Por fim, quanto à conversão em outros criptoativos de blockchain distinta, dependerá da forma como foi realizada. Se ocorrer por intermédio de uma exchange centralizada não haverá a capacidade de ocultação  pelas razões já expostas anteriormente neste artigo. Todavia, se for por intermédio de uma exchange descentralizada, poderá ser capaz de ocultar alguma característica do objeto material do delito. Ou seja, haverá lavagem de dinheiro.

Tais ponderações sobre o tema tem o objetivo de salientar àqueles que farão a análise típica do delito de lavagem de dinheiro em condutas envolvendo criptoativos quanto à necessidade de ser realizada uma valoração da conduta humana verdadeiramente realizada nesse ambiente. Isso porque nomenclaturas como "carteira", "endereço" ou "moeda" são, todas, analogias criadas pelos desenvolvedores para tornar mais palatável a compreensão para os usuários. Todavia, pode gerar incompreensões técnicas  o que já ocorreu inclusive em textos especializados.


[1] ESTELLITA, Heloisa. Criptomoedas e lavagem de dinheiro. Revista Direito GV, 2020. p. 10-11.

[2] LUCCHESI, Guilherme Brenner. Lavagem de Dinheiro como mascaramento: limites à amplitude do tipo penal. Revista de Direito Penal Econômico e Compliance, 2020. p. 7.

[3] LUCCHESI, Guilherme Brenner. Op. Cit. p. 7-8.

[4] MORAES, Felipe Américo. Bitcoin e lavagem de dinheiro: quando uma transação configura crime. Belo Horizonte: Tirant Lo Blanch, 2022.

[5] Uma transação "off-chain" significa a conversão de moeda estatal para qualquer criptomoeda, quando realizada pelo usuário dentro da "carteira web" da exchange centralizada. Trata-se de uma movimentação que ocorre somente no banco de dados interno da exchange; não há alteração na blockchain. Apesar de o sistema informar ao usuário que ele tem determinada quantidade de bitcoins, eles, em verdade, estão sob a custódia da exchange centralizada, sobretudo porque as chaves privadas e o respectivo endereço pertencem à exchange, não ao usuário.

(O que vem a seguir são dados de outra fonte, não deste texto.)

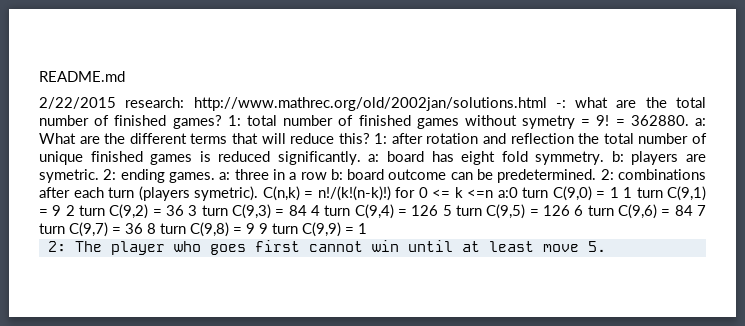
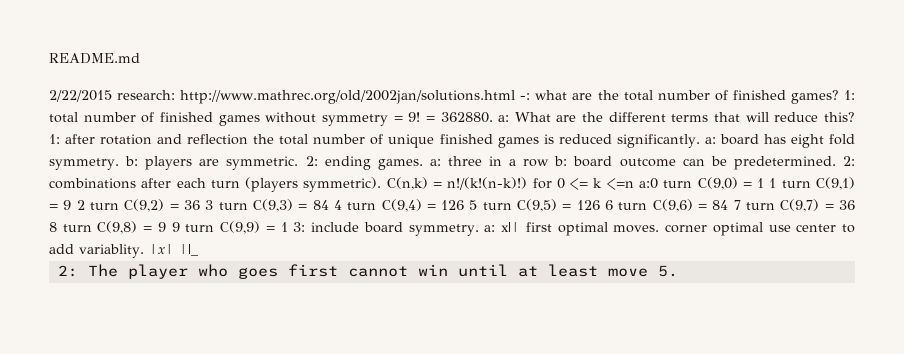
[522,115,576,129] symetry -> [321,114,388,126] symmetry
[39,169,99,183] symetric. -> [226,156,299,170] symmetric.
[194,186,258,201] symetric). -> [303,177,382,192] symmetric).
(367, 228) none -> [293,222,856,236] [49,244,198,258] 3: include board symmetry. a: x|| first optimal moves. corner optimal use center to add variablity. |x| ||_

[6] Trata-se de um termo utilizado equivocadamente pelos reguladores para se referir ao método de custódia pessoal de criptoativos, caso em que o armazenamento ocorre em um "endereço" criado por uma "carteira".

[7] Nas palavras de Estelitta, trocas dessa natureza não configuram atos de ocultação dada a rastreabilidade das transações, de modo que a mera troca não implica "ocultação" ou "dissimulação" (ESTELLITA, Heloisa. Criptomoedas e lavagem de dinheiro. Revista Direito GV, 2020. p. 11).

[8] Trata-se de sistemas que permitem aproximar usuários que desejam comprar ou vender bitcoins (ou outros criptoativos), mas cujas transações são realizadas fora do ambiente da plataforma.

[9]  GRZYWOTZ. Johanna. Virtuelle Kryptowährungen und Geldwäsche. DUCKER & HUMBLOT GMBH, 2019. p. 169-170.

[10] GRZYWOTZ. Johanna. Op. Cit. p. 267.

[11] ESTELLITA, Heloisa. Op. Cit. p. 10.

[12] Transações realizadas em grupos, contendo diversos "endereços" nas "entradas" (inputs) e nas "saídas" (outputs).

[13] BUENO, Thiago Augusto. Bitcoin e crimes de lavagem de dinheiro. Editora Contemplar, 2020. p. 130.